Count the rows below that contain the string "style", treating uppercase and lowercase letters as distinct. Reply with the number alone.

## Extracted entries

Begin

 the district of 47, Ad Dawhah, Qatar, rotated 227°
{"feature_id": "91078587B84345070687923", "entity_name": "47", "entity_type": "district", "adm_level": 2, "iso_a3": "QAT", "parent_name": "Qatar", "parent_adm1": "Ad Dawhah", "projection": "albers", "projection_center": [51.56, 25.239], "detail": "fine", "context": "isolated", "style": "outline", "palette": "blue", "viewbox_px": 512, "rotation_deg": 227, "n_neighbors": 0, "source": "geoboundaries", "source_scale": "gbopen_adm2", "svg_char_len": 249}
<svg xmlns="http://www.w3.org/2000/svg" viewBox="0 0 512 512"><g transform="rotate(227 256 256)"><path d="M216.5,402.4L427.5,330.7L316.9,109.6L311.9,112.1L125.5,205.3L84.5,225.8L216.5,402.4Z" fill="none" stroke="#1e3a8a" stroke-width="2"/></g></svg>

End
Begin

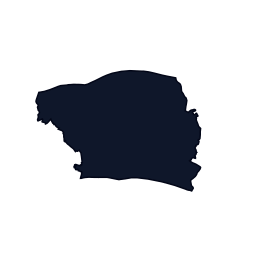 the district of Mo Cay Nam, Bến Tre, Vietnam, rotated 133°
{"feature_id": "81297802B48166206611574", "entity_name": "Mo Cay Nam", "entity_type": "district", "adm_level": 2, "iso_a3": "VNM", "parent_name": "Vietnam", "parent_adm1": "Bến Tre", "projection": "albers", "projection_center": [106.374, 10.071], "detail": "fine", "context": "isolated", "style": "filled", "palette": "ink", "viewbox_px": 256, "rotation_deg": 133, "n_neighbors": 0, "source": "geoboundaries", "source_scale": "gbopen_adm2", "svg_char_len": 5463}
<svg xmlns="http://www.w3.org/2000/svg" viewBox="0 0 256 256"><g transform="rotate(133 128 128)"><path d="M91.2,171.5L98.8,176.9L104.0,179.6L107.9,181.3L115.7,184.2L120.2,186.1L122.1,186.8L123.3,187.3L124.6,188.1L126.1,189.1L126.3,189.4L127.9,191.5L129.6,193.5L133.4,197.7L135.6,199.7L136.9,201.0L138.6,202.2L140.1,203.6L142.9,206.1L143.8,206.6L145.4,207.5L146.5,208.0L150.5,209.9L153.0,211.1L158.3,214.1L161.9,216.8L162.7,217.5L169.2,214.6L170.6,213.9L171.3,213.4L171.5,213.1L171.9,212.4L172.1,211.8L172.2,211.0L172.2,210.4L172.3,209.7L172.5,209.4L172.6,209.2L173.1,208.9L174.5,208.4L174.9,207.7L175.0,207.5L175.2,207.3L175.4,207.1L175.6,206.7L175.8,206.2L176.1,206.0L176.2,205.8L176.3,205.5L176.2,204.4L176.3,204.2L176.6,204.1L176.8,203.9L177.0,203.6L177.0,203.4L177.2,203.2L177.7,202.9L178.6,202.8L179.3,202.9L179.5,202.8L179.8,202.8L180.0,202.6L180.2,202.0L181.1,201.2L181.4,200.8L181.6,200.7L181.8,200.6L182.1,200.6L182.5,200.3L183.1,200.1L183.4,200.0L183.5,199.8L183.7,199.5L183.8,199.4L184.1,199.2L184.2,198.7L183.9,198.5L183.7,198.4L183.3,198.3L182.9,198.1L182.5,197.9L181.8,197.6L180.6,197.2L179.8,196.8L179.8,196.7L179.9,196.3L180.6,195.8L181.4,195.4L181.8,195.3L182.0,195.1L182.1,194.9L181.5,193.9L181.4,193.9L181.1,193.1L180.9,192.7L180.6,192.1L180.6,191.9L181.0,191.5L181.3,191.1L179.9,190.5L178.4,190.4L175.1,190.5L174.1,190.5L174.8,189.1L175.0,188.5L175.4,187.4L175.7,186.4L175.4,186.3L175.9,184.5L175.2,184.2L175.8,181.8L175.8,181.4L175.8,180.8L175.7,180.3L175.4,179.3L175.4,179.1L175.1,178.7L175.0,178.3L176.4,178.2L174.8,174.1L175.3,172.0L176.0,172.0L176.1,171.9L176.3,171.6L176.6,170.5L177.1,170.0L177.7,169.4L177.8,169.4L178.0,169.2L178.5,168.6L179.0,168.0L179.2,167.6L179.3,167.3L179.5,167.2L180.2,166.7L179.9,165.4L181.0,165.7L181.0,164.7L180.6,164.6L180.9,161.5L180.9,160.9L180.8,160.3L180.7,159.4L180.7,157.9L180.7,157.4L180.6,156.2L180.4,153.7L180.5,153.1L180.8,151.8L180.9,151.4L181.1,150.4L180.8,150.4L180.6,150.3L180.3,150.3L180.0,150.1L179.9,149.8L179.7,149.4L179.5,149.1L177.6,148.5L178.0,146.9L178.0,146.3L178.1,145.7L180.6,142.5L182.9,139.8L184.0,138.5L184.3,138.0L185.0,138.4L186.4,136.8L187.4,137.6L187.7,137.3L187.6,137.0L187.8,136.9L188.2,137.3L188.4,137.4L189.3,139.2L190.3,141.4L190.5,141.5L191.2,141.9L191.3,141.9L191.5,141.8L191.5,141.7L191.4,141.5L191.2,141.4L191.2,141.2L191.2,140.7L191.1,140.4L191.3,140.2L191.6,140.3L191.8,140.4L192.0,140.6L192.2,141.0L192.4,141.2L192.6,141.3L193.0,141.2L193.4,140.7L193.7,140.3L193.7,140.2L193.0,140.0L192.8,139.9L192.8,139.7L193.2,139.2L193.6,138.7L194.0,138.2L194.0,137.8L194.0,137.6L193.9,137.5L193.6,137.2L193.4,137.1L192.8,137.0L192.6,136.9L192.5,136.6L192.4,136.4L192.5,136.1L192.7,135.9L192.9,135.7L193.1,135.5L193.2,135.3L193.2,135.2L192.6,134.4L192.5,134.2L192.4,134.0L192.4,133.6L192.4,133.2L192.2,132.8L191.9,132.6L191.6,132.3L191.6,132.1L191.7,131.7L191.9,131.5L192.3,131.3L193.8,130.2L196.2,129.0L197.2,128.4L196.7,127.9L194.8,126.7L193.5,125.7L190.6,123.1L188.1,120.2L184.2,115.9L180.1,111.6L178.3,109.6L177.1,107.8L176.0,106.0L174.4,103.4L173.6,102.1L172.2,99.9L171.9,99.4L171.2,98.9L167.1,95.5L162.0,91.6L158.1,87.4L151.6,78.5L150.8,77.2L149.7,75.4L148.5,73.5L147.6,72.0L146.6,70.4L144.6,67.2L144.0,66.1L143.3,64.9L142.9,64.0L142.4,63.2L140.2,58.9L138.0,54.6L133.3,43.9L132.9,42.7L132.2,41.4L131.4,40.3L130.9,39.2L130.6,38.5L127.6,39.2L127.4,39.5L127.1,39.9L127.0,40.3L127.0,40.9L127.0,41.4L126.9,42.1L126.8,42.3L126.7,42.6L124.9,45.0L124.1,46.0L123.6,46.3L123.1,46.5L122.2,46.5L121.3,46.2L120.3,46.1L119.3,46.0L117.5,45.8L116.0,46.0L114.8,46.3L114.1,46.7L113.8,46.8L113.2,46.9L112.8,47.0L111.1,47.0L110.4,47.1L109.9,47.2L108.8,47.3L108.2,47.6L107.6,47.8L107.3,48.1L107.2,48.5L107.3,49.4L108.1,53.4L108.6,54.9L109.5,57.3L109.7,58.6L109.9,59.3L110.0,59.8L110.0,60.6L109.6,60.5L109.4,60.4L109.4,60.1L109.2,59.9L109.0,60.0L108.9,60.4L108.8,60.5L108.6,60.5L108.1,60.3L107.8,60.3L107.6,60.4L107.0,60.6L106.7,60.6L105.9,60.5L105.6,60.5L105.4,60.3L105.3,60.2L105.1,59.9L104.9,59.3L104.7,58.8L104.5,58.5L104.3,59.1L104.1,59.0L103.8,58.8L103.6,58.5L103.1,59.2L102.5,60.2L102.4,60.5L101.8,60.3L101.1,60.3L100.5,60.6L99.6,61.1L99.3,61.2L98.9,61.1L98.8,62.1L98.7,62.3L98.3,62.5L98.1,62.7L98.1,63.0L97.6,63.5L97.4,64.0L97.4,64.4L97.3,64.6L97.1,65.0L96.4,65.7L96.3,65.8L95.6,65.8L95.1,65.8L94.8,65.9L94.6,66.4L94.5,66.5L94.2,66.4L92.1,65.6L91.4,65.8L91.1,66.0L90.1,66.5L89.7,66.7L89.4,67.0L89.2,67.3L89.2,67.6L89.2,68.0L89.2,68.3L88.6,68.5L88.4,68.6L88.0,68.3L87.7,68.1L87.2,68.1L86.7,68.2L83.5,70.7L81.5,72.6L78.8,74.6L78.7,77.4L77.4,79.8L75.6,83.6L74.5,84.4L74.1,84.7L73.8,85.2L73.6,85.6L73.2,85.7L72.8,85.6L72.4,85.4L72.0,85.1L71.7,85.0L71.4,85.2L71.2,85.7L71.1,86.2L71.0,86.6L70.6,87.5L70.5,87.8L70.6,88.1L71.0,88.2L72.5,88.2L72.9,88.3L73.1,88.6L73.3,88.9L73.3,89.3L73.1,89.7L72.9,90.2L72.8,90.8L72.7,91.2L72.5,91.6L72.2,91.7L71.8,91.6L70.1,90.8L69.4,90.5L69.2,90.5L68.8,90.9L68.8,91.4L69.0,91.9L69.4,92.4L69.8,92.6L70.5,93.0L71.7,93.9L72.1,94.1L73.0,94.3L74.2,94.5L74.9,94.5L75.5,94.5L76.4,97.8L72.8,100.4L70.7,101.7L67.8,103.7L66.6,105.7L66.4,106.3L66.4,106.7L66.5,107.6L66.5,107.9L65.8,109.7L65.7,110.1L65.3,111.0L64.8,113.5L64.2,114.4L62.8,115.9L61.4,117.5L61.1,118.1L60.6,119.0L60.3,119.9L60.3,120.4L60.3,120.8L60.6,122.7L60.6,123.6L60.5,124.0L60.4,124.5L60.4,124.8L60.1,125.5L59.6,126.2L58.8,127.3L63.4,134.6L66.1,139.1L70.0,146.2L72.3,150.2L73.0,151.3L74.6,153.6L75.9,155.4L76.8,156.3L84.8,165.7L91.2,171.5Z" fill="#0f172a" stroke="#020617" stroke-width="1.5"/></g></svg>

End

## Output of the task
2